Le Commandant les rejoignit, dubitatif.


- On nous a signalé ici des activités suspectes. 

- De l’ordre du trafic de substances illicites ?, le questionna Louise.

- Précisément. Et même si elles ne sont plus en fonctionnement, la Compagnie refuse que ses infrastructures soient utilisées à des fins de détournements et de malversations. 

- Hum, on inspecte les lieux ?

- Oui, on va se diviser en binôme et…


Un sifflement strident résonna dans l’atmosphère, se répercutant en un écho infini entre les murs de la gare.

Les membres de l’unité Sirius levèrent le nez en l’air et aperçurent avec stupeur qu’une locomotive était en approche. 


- Un Galaxy Express…, balbutia Reiko.

- … Va atterrir ici ?, termina Manabu.

- Ils remettent ça. Vous êtes tous témoins ? Ils recommencent !, s’irrita David.

- Il ne possède pas…

- … D’immatriculation.

- Y’a vraiment que moi qui trouve ça bizarre ?, se récria l’ingénieur.

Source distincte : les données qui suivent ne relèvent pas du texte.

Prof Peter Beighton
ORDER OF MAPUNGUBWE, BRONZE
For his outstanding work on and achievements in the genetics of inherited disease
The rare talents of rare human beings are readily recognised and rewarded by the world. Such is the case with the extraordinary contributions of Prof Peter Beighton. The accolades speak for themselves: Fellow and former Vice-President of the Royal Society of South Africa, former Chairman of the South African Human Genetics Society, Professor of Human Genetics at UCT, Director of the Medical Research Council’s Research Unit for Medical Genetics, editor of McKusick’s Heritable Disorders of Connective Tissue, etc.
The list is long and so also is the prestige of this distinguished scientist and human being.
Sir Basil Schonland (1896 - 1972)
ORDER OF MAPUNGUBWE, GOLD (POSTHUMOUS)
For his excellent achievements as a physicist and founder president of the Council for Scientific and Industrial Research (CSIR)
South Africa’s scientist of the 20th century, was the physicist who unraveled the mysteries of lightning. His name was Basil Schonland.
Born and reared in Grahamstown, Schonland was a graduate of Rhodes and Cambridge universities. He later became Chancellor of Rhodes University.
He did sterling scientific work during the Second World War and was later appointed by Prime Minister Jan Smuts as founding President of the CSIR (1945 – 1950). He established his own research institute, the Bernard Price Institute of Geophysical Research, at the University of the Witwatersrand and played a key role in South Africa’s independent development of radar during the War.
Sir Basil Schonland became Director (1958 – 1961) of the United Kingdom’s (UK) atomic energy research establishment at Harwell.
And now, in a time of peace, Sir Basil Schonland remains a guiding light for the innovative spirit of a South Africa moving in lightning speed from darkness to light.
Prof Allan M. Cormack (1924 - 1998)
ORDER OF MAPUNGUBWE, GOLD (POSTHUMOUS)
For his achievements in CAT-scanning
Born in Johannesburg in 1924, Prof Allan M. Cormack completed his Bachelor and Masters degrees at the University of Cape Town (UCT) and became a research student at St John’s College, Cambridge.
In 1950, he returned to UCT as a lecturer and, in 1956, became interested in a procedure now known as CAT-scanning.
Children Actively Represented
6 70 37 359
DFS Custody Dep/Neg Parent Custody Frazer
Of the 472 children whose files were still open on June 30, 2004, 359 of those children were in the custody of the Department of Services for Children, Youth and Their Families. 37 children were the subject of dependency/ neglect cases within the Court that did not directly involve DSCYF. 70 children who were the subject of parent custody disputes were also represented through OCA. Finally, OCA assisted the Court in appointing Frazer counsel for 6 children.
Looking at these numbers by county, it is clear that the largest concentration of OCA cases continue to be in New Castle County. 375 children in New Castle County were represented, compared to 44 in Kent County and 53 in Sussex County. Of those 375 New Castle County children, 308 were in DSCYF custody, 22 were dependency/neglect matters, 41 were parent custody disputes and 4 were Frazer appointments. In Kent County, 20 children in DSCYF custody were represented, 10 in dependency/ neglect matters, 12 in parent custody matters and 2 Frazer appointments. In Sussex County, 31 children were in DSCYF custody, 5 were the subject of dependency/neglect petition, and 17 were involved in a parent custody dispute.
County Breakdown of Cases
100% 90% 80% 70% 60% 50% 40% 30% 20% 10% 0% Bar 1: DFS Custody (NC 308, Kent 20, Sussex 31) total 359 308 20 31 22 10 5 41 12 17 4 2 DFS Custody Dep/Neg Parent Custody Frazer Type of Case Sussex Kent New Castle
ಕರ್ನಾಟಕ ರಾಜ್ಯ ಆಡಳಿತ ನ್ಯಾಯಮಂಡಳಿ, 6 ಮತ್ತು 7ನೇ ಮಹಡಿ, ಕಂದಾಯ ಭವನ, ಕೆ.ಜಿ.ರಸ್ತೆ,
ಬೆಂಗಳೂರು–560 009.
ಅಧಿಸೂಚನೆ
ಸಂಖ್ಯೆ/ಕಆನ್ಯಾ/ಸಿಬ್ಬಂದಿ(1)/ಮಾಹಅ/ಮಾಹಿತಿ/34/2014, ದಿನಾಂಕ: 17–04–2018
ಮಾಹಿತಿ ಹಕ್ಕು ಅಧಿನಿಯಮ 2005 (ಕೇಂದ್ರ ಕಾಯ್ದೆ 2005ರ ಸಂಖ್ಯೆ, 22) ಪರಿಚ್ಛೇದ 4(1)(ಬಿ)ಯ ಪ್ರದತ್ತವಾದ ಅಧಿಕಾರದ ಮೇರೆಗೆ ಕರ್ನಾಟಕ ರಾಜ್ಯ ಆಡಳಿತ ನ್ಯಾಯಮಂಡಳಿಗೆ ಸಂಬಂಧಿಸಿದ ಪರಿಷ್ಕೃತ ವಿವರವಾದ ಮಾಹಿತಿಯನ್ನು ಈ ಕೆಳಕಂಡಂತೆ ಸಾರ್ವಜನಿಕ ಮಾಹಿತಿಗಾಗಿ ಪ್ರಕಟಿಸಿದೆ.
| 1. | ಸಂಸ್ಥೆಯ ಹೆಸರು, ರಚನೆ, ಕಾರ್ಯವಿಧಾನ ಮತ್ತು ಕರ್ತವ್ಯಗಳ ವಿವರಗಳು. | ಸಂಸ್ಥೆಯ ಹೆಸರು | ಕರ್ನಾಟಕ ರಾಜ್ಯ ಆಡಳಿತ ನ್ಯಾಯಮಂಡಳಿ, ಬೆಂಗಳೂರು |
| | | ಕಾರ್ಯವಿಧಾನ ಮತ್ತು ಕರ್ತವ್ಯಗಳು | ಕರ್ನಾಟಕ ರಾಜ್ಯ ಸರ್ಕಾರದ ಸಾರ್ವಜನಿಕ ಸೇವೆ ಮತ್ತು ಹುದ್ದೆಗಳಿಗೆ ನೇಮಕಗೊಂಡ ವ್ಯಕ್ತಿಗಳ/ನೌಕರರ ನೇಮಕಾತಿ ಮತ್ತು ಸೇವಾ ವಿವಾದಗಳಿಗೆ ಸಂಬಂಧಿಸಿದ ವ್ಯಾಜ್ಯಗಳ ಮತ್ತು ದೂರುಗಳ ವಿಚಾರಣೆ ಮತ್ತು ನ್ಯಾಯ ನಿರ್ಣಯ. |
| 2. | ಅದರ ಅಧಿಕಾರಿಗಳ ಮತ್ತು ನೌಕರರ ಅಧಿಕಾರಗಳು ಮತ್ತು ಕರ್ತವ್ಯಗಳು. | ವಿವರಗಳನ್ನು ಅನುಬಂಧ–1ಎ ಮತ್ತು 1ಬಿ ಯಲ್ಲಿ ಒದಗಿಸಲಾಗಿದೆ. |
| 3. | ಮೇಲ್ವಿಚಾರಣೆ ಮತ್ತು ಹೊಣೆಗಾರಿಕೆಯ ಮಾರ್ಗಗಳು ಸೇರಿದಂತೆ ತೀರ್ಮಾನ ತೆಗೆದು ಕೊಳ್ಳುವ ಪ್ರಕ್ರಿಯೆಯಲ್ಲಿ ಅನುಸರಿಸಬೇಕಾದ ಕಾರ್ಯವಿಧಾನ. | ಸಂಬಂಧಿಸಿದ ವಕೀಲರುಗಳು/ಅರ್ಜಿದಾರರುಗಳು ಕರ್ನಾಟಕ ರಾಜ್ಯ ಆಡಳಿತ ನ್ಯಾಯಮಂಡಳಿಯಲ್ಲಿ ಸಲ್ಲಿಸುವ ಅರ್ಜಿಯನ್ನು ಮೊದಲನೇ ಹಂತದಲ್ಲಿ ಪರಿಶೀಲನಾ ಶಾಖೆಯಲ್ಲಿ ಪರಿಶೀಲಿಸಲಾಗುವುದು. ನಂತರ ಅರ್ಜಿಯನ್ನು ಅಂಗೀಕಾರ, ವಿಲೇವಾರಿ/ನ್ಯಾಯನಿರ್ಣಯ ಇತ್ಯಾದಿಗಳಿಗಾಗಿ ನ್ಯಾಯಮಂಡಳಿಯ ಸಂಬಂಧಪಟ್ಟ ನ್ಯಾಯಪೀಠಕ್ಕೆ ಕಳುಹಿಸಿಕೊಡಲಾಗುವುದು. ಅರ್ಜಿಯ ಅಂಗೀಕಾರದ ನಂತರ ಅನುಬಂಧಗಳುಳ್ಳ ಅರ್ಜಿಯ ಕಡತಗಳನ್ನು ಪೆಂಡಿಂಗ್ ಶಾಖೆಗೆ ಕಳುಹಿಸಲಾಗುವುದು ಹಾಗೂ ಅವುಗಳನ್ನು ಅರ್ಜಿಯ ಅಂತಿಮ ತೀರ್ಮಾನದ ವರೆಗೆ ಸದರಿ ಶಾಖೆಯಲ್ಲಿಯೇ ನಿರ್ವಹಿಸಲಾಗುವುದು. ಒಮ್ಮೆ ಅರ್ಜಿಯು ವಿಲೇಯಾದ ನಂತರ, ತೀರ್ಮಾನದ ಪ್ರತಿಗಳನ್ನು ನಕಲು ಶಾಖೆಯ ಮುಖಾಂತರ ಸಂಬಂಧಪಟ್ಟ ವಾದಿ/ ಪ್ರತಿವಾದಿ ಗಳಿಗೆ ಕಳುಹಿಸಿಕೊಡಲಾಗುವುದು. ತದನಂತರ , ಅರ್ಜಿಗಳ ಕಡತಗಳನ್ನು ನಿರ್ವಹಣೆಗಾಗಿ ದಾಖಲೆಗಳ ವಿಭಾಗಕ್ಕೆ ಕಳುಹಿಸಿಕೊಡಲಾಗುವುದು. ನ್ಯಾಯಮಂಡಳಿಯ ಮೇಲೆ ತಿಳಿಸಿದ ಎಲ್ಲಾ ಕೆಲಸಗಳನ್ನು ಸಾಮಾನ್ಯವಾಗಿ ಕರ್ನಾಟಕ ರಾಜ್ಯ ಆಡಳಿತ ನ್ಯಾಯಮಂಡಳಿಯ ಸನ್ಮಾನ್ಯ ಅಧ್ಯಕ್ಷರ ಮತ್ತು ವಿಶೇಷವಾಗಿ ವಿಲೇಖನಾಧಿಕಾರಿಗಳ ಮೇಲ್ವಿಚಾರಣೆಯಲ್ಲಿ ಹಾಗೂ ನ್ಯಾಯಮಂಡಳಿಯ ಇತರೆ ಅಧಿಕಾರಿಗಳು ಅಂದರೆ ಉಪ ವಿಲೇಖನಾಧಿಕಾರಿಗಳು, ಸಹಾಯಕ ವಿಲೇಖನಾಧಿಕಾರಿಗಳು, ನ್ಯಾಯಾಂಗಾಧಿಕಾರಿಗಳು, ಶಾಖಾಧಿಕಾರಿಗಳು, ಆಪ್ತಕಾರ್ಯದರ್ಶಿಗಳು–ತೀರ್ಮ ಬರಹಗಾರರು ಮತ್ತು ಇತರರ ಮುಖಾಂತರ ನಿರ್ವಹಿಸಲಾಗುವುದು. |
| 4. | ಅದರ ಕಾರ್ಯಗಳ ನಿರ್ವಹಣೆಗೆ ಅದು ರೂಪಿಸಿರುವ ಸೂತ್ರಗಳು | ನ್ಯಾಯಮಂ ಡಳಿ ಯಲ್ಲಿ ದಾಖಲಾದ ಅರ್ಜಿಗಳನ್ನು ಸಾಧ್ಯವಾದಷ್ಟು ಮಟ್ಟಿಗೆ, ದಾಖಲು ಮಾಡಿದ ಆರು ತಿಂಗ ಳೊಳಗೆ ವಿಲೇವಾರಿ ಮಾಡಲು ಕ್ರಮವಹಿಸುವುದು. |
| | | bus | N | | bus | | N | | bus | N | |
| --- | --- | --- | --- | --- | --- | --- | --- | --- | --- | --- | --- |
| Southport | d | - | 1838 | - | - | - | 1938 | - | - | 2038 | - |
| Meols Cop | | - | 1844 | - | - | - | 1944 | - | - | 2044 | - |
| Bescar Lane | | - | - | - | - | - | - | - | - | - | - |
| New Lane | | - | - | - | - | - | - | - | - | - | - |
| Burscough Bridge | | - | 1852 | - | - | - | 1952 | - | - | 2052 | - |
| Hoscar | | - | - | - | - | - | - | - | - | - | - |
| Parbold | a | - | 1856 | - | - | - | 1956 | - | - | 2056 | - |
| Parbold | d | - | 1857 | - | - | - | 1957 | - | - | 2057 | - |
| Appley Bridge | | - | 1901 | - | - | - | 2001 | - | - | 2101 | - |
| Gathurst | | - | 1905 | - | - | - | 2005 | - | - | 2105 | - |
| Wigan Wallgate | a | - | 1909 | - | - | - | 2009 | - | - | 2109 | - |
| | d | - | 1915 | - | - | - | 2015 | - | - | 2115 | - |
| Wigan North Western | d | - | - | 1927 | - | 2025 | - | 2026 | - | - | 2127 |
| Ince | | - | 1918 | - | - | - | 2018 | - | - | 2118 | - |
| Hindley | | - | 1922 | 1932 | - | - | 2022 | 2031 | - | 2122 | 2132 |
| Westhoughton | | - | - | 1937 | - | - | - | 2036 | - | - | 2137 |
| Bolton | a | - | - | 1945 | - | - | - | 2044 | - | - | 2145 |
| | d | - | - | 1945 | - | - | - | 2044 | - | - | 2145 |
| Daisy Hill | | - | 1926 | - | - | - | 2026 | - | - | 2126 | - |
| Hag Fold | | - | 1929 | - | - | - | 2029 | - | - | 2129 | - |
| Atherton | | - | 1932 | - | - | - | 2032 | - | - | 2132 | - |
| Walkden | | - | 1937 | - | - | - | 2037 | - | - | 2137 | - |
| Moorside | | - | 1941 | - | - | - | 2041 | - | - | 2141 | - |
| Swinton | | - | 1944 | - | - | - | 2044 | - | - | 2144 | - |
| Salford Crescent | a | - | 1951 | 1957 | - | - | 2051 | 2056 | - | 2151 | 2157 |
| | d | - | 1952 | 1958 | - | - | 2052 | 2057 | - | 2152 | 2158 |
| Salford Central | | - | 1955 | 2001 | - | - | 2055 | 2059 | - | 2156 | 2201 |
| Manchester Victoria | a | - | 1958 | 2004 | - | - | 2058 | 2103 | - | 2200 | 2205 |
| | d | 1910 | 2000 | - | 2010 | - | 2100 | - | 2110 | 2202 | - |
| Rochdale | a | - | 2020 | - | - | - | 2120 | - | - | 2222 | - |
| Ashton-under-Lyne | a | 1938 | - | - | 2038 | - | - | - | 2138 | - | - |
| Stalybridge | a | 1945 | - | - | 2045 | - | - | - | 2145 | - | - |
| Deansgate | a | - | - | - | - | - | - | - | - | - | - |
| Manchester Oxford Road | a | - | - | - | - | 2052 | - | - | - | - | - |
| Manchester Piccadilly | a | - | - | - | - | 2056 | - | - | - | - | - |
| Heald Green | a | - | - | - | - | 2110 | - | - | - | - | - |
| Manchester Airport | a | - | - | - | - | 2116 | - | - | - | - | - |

Schwanhelt Bulge plissa les paupières.


- Ils ont raison, regardez.


Le train heurta les rails sur la voie voisine de celle de Big1. Ses couleurs bleues et argentées étaient défraîchies et sa carlingue bosselée, voire rouillée, par endroit.


- C’est quoi ce bordel ?, interrogea l’artilleur à la cantonade. 

- On ne va pas tarder à le savoir, trancha le Commandant.


Les freins crissèrent et l’express s’immobilisa. Les soufflets propulsèrent une nuée de vapeur sur le quai, brouillant temporairement la vision des équipiers de la Space Defence Force.

Bruce fut le premier à émerger du brouillard.


- Commandant, permission de…


Le sniper eut un hoquet de surprise en reconnaissant l’une des silhouettes dans le second wagon.

“C’est… C’est impossible...”

Il s’avança tel un robot pendant que ses partenaires s’ébrouaient, hésitants sur la conduite à tenir.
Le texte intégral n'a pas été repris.